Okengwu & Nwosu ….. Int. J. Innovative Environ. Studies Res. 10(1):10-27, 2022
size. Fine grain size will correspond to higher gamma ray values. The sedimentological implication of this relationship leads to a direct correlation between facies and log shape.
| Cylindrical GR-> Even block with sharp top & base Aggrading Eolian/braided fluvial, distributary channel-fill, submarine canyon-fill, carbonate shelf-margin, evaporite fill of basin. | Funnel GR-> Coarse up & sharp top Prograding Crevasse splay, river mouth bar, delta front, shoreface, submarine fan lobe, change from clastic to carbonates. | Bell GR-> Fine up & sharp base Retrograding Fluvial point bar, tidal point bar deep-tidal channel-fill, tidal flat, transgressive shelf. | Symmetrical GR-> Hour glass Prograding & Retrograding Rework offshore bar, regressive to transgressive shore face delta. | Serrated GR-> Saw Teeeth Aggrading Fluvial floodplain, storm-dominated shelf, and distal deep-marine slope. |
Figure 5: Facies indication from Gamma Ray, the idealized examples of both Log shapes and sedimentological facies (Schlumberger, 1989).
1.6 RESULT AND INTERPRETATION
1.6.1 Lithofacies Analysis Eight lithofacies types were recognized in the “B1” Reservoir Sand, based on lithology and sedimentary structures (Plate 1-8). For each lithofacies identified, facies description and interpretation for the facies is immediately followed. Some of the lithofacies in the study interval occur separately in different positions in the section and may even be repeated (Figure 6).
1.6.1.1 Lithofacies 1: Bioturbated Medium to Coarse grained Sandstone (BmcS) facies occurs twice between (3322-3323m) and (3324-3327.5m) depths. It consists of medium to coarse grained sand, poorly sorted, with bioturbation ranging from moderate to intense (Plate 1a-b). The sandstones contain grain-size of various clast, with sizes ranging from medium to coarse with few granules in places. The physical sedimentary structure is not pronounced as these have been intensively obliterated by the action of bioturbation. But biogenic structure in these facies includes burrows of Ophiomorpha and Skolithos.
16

::::::::::

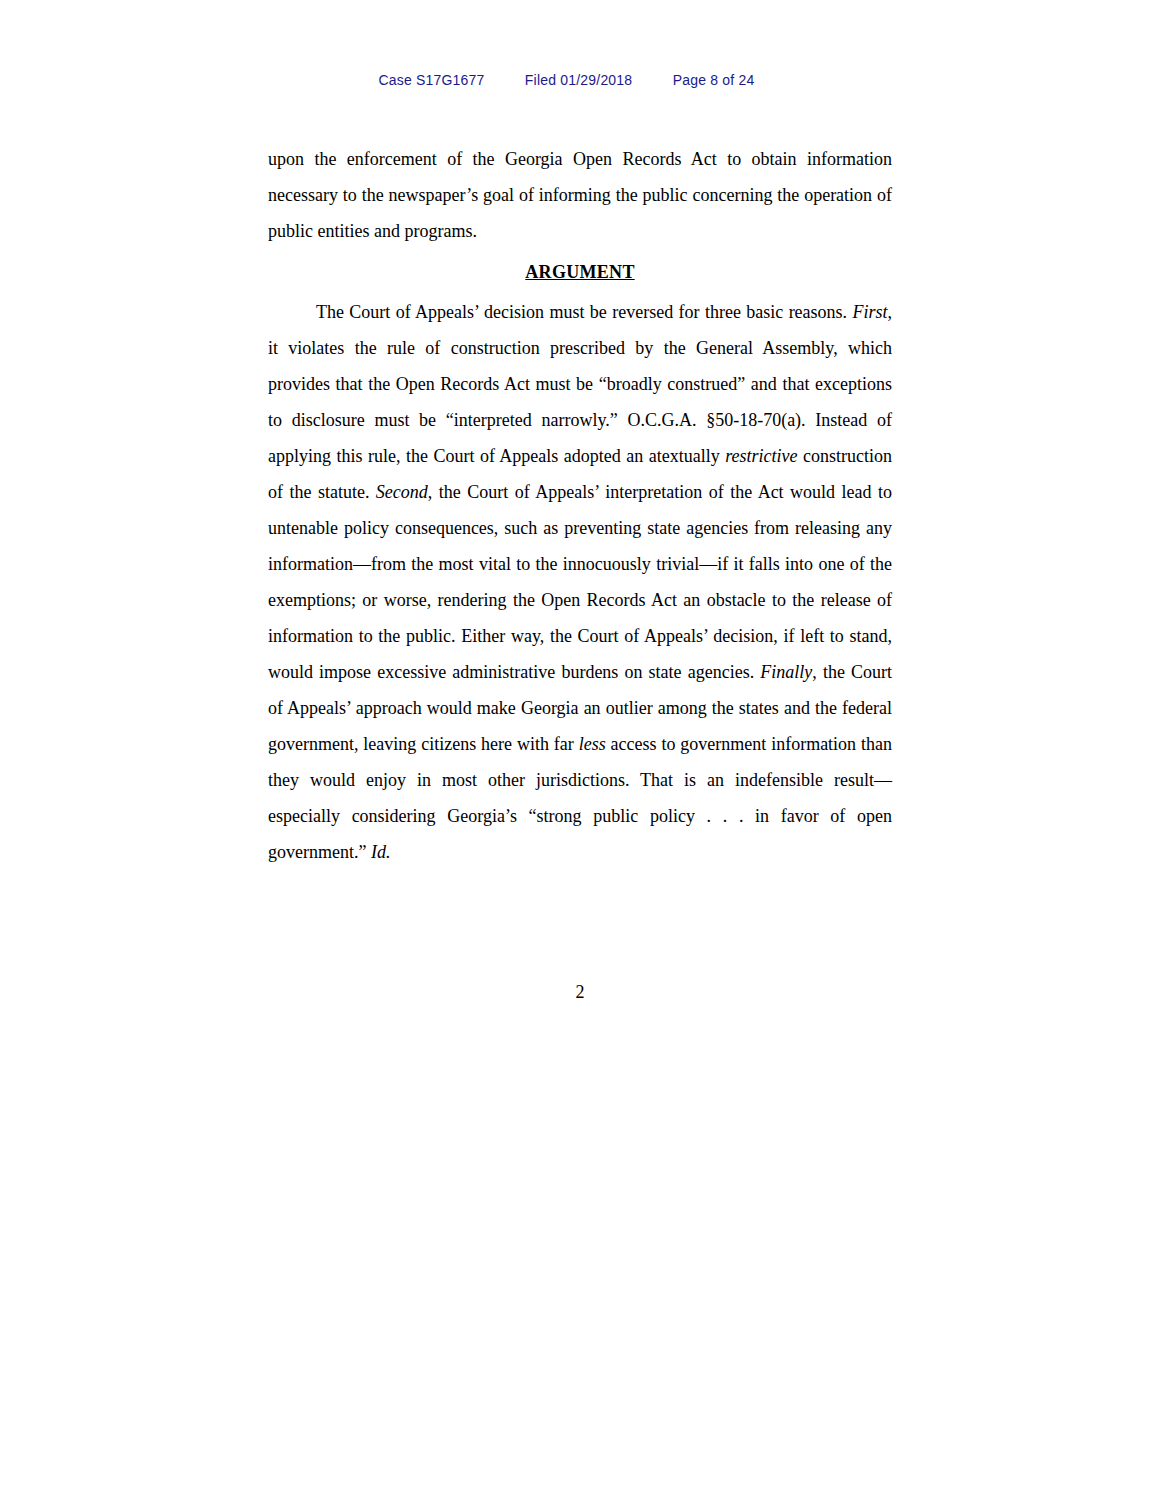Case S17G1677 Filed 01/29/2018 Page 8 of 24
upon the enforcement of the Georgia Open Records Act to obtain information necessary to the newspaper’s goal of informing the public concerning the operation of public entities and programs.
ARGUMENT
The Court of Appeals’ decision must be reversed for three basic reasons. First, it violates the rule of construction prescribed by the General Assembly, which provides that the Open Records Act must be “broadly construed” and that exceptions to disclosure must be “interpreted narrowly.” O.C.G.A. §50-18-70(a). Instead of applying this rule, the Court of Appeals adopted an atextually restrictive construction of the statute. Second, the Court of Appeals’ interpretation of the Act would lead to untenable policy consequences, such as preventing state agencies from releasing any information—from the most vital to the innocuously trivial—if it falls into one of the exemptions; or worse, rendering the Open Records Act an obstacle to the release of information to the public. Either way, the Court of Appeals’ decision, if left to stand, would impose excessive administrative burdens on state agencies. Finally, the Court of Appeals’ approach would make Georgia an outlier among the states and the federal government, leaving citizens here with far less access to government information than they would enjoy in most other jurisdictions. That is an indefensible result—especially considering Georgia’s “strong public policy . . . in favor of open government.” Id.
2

::::::::::

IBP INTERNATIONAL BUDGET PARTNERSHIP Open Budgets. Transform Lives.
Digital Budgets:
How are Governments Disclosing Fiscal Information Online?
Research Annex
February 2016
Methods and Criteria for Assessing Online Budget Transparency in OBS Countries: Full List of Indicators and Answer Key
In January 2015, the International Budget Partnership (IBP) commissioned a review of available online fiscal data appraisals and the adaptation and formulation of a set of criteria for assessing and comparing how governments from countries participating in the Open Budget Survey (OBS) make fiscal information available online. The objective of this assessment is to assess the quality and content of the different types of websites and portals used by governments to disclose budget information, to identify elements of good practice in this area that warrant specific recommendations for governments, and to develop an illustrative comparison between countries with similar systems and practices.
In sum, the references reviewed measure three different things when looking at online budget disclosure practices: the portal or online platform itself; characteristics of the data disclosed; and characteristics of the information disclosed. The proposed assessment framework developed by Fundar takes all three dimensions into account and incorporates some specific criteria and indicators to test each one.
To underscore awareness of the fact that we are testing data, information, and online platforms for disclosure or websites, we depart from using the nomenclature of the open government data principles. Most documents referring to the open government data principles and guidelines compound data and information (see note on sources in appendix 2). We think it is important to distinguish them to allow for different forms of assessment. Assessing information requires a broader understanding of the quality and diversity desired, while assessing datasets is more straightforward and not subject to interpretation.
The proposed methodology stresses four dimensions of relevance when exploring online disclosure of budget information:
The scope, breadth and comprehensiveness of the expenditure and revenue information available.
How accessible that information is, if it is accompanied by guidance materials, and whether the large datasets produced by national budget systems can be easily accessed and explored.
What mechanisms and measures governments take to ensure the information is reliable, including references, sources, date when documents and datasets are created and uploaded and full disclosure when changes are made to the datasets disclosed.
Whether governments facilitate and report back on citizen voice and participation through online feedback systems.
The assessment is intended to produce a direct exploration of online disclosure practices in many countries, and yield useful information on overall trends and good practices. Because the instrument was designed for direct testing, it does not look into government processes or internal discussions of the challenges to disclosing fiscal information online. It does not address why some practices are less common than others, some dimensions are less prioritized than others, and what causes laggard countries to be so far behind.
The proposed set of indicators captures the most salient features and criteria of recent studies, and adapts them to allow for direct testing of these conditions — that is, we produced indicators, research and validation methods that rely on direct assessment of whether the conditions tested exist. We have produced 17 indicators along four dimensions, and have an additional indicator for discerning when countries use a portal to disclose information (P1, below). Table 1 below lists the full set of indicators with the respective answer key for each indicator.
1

::::::::::

*Work to be completed:*
Report all lines of the data above that include the string "Budgets".

*Written answer:*
IBP INTERNATIONAL BUDGET PARTNERSHIP Open Budgets. Transform Lives.
Digital Budgets:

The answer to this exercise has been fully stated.